Security researchers at Tenable uncovered multiple flaws with Verizon Fios Quantum Gateway router that allows a remote attacker to gain complete access over the network.
By exploiting the vulnerability an attacker could sniff into victims network traffic and van exfiltrate personal and financial details.
Three vulnerabilities discovered in Verizon’s Fios Quantum Gateway routers.
- CVE-2019-3914 – Authenticated Remote Command Injection
- CVE-2019-3915 – Login Replay
- CVE-2019-3916 – Password Salt Disclosure
Command Injection – CVE-2019-3914
The vulnerability can be triggered by adding a firewall access control rule with a crafted hostname.

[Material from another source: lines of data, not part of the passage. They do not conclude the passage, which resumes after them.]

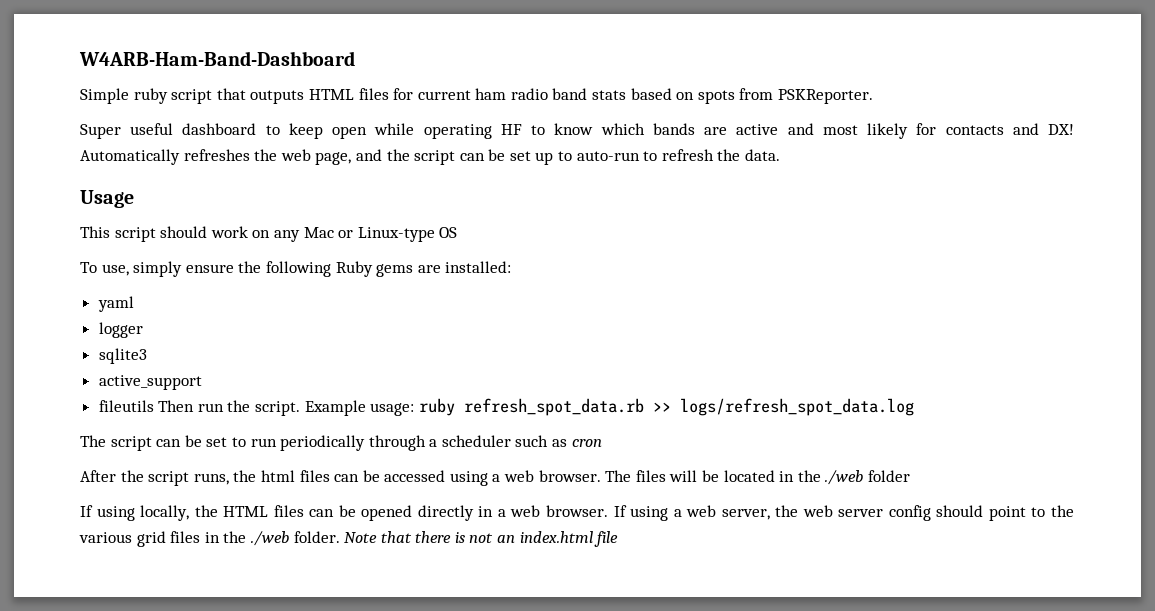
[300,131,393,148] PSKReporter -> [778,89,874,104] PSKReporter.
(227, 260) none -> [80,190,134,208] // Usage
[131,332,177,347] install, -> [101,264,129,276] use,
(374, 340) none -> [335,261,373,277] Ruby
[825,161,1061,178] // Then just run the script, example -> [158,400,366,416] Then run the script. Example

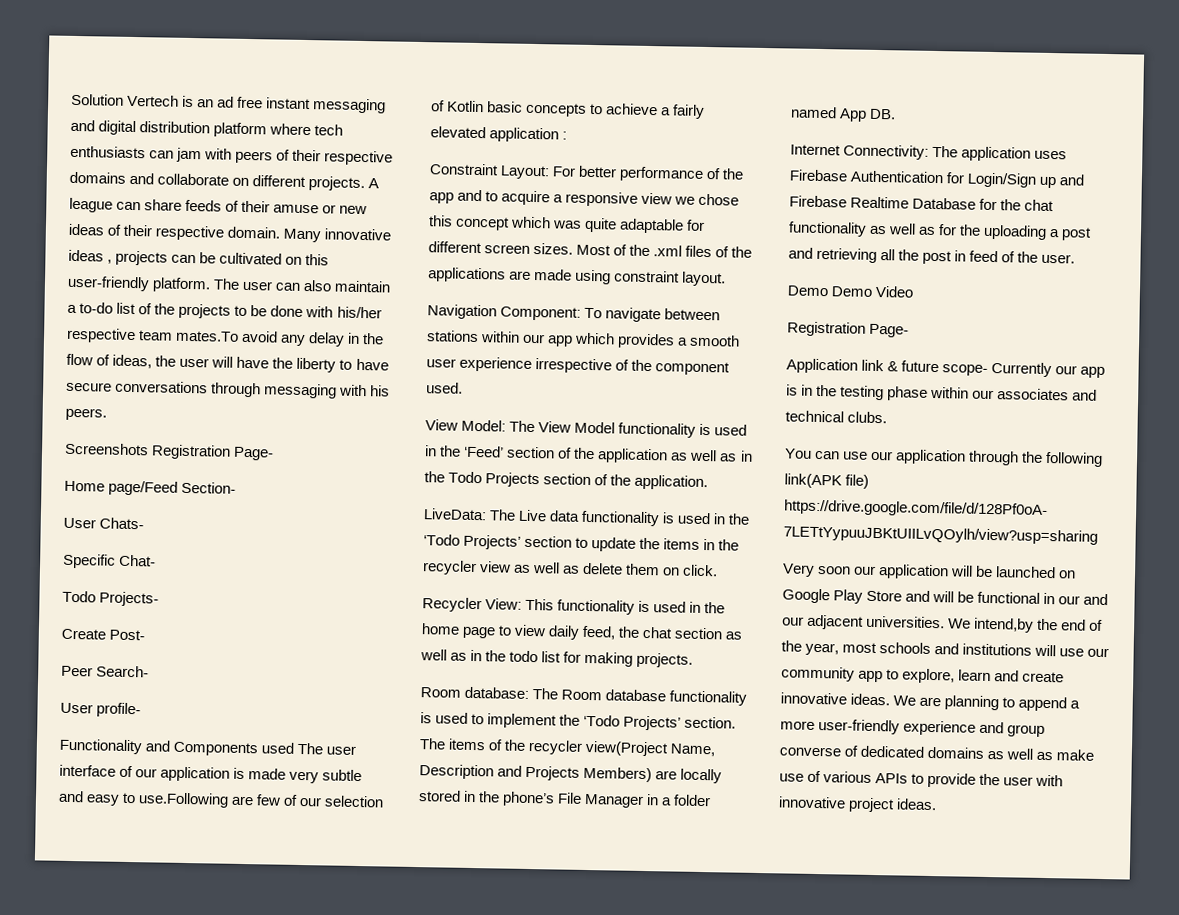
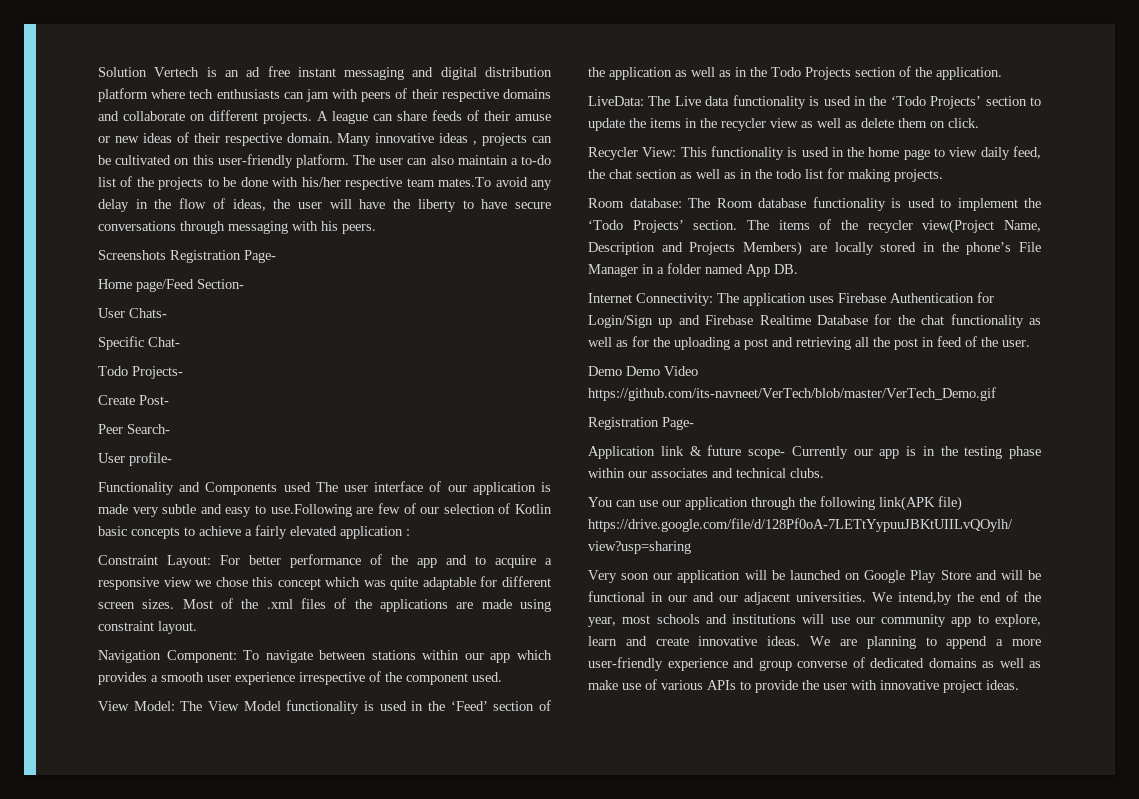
(915, 291) none -> [588,387,996,401] https://github.com/its-navneet/VerTech/blob/master/VerTech_Demo.gif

In order to perform the command injection the attacker to be authenticated to device web admin interface.
Chris Lyne explained a possible insider threat, remote attack scenario for the command injection Vulnerability.
An insider could determine the public IP address and from the sticker, in the router, they grab the default login credentials. By having the information they can log in with the router and enable Remote Administration.
By enabling the remote administration the attacker can exploit CVE-2019-3914 remotely and gain access to the network.
CVE-2019-3915 – Login Replay
HTTPS is not enforced for the router web admin interface Login URL, it allows an attacker in the same network to sniff the packets and to gain access over the web interface.
CVE-2019-3916 – Password Salt Disclosure
As the firmware doesn’t enforce the HTTPS, a local attacker can sniff the login request contains the salted password hash and could perform a dictionary attack to recover the original password.
These routers are supplied to all new Verizon Fios customers unless they elect to use their own router, which isn’t very common, said Chris Lyne. he outlined several potential attack scenarios.
Users of Verizon Fios routers are urged to updated with version 02.02.00.13 and the researchers also released PoC.